Sabah akşam siyasetle yatıp siyasetle kalkan bir toplumda, siyasetin kalbinin tam ortasında yer alan çalışma yaşamı konusundaki bu sessizlik, Kıbrıs’ın kuzeyindeki çürümüşlüğün ana sebebidir diyen Özkızan, “on yıllar sonra Kıbrıs’ın kuzeyinin tarihini okuyacak genç insanlar bu sessizliği gözlemlediklerinde, tıpkı yanı başındaki bir zulme ya da bir haksızlığa kulaklarını ve gözlerini kapatıp sırtını dönen kişilerin tarihte hatırlandığı gibi, bu sessizliğe ortak olan kişileri, sendikaları ve partileri hayret ve öfke ile hatırlayacaklardır” dedi.
Bağımsızlık Yolu’nun yaklaşık 10 yıldır bu sessizliği kırmak için ciddi bir mücadele verdiğini anımsatan Özkızan, meclise yasa tasarısı sunmaktan tutun da sokakta eylem yapmaya, her kurum ve kesimle bu konularda görüşme ve işbirliği gerçekleştirmeye çalışmaktan tutun da kendi üyelerine bu konuya dönük eğitim vermeye, kendi kaynaklarının, zamanının, parasının ve insan gücünün çoğunu bu konuya ayırmaktan tutun da özel sektördeki çalışma yaşamını ilgilendiren en büyük sorunlardan en kıyıda köşede kalmış sorunlara kadar somut talepler önermeye, çalışma yaşamını her gün gündemde tutmak için yürüttüğü pratik kampanyalardan ve açılımlardan tutun da meseleyi kapsamlı ve uzun vadeli şekilde değerlendiren ideolojik yayınlara, broşürlere, yazılara ve programlara her alanda mücadele vermekte olduğunu açıkladı.
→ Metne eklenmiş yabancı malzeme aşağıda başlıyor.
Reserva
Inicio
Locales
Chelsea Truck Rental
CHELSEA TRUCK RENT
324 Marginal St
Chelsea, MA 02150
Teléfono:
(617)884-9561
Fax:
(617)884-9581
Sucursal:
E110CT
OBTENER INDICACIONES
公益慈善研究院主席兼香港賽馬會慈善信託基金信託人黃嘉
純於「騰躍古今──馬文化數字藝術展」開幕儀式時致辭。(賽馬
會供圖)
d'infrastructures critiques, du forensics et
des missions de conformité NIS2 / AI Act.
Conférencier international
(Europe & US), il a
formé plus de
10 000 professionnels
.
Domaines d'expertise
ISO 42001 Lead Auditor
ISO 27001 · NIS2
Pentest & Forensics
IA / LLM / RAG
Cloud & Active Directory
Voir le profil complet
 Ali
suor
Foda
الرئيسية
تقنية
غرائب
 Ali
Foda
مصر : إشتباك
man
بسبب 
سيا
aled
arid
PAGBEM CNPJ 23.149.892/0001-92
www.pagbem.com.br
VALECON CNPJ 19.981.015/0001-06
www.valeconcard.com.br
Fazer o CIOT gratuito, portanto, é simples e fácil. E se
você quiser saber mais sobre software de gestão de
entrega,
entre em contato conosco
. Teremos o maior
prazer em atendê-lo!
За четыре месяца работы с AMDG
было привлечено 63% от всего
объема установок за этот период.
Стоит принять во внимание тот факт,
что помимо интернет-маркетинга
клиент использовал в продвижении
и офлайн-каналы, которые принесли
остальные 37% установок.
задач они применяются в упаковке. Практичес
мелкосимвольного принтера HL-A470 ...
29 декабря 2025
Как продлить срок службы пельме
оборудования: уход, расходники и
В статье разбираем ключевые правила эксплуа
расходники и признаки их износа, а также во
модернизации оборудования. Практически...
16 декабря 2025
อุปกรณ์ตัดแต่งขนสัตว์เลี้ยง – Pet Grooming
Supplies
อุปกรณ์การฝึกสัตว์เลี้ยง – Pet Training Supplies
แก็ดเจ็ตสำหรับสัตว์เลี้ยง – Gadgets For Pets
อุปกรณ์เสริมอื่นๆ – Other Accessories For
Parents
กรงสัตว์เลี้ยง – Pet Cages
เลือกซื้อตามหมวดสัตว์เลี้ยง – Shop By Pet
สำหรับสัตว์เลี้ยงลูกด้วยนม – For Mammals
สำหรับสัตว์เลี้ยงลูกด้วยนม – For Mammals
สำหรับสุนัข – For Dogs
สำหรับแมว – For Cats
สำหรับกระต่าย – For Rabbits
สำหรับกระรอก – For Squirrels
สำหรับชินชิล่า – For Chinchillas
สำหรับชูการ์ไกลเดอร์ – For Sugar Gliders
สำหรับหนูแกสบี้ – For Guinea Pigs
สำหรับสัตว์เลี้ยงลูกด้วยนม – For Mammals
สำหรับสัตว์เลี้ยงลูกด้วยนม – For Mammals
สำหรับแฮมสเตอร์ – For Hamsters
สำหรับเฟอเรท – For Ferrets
“Bu korkunç sessizliğe ortak olmak istemiyorsanız, izleyebileceğiniz üç yol var”
Özkızan açıklamasının sonunda; “eğer kendinizi bu ülkenin vicdanlı ve haksızlığa sırt çevirmeyen onurlu bir bireyi olarak görüyor ve bu korkunç sessizliğe ortak olmak istemiyorsanız, izleyebileceğiniz üç yol vardır. Birinci yol, Bağımsızlık Yolu’nun mücadelesine ortak olmak, omuz vermek ve destek olmaktır.
İkinci yol, halihazırda üyesi, parçası veya destekçisi olduğunuz partiye, sendikaya, oluşuma veya şahıslara sürekli “neden özel sektör çalışanlarının sorunlarını ve bu sorunların çözümüne dair somut talepleri gündeme getirmiyorsunuz” diye soru sormaktır.
Üçüncü yol ise, sizinle aynı şekilde düşündüğünü, kalbinizin aynı şeylere çarptığını bildiğiniz insanlar ile bir araya gelip, bu konuda kendi ayrı mücadelenizi vermektir. Lütfen bu akıl almaz sessizliğe, bu hayret uyandırıcı suça, tarihi bir kara leke olarak tam ortamızda duran bu sırt dönme, kulak kapama ve görmezden gelme haline ortak olmayın. Çocuklarınız, torunlarınız ve onların çocukları, bu sessizliğe ortak olan herkesi hayretle ve lanetle anacaktır on yıllar sonra, buna sebep olmayın” ifadelerini kullandı.